Stadium Street

   The North-South Street extending south from the western end of the Syria Street is named as the Stadium Street for it extends towards it. That this street joins the Syria Street in front of the Nymphaeum of Caracalla suggests it was also built with a Doric façade in the reign of Domitian (r. 81-96) during the proconsulship S. Iulius Frontinus in 84-85. The street is paved with large travertine blocks. It ascends southwards due to terrain; thus, the sewage coming from the civic and public buildings on both flanks were joined into the main channel extending along its axis and flowing northward. The porticoes flanking the Stadium Street are one or two steps higher from the street. Their roofs were carried with a system of columns and piers standing on a stylobate.

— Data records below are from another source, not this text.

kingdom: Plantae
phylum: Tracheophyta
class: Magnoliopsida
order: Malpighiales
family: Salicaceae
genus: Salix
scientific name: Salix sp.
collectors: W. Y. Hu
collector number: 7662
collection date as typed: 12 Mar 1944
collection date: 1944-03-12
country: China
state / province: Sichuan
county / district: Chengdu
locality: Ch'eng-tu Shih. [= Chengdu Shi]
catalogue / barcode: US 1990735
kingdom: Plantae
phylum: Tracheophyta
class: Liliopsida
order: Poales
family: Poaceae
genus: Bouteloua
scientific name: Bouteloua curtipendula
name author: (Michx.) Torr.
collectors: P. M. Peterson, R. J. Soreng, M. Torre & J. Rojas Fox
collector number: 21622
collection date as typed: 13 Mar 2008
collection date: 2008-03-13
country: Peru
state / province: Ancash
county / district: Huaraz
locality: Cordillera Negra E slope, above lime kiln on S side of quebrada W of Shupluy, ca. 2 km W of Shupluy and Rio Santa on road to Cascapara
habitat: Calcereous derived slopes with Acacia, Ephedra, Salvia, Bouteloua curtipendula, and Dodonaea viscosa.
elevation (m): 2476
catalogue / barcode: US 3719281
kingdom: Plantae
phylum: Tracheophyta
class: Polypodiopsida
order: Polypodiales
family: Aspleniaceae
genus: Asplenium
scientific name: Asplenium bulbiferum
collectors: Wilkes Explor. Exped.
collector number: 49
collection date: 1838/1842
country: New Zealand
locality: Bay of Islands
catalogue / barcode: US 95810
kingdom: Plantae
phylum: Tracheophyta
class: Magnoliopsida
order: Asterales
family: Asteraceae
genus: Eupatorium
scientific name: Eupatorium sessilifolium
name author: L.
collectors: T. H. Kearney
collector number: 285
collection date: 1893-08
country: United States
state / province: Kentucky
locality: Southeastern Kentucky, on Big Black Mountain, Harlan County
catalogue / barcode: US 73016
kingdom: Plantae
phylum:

Stadium Street was planned together with the main arteries of the city. This street communicates with the West Theatre, North (Sacred) Agora, Stadium, South Baths, Ephesus Street and Portico. Its extension toward the West Theatre was blocked in the fifth-sixth centuries terminating it at the Syria Street. The street houses multiple areas of use for the public and civic architecture – e.g. Central Baths, Nymphaeum of Caracalla, Nymphaeum B, Latrina, water tanks and shops.

      Coins uncovered on the surface of the street and porticoes indicate that it was in intensive use from the second through the first half of the seventh century AD.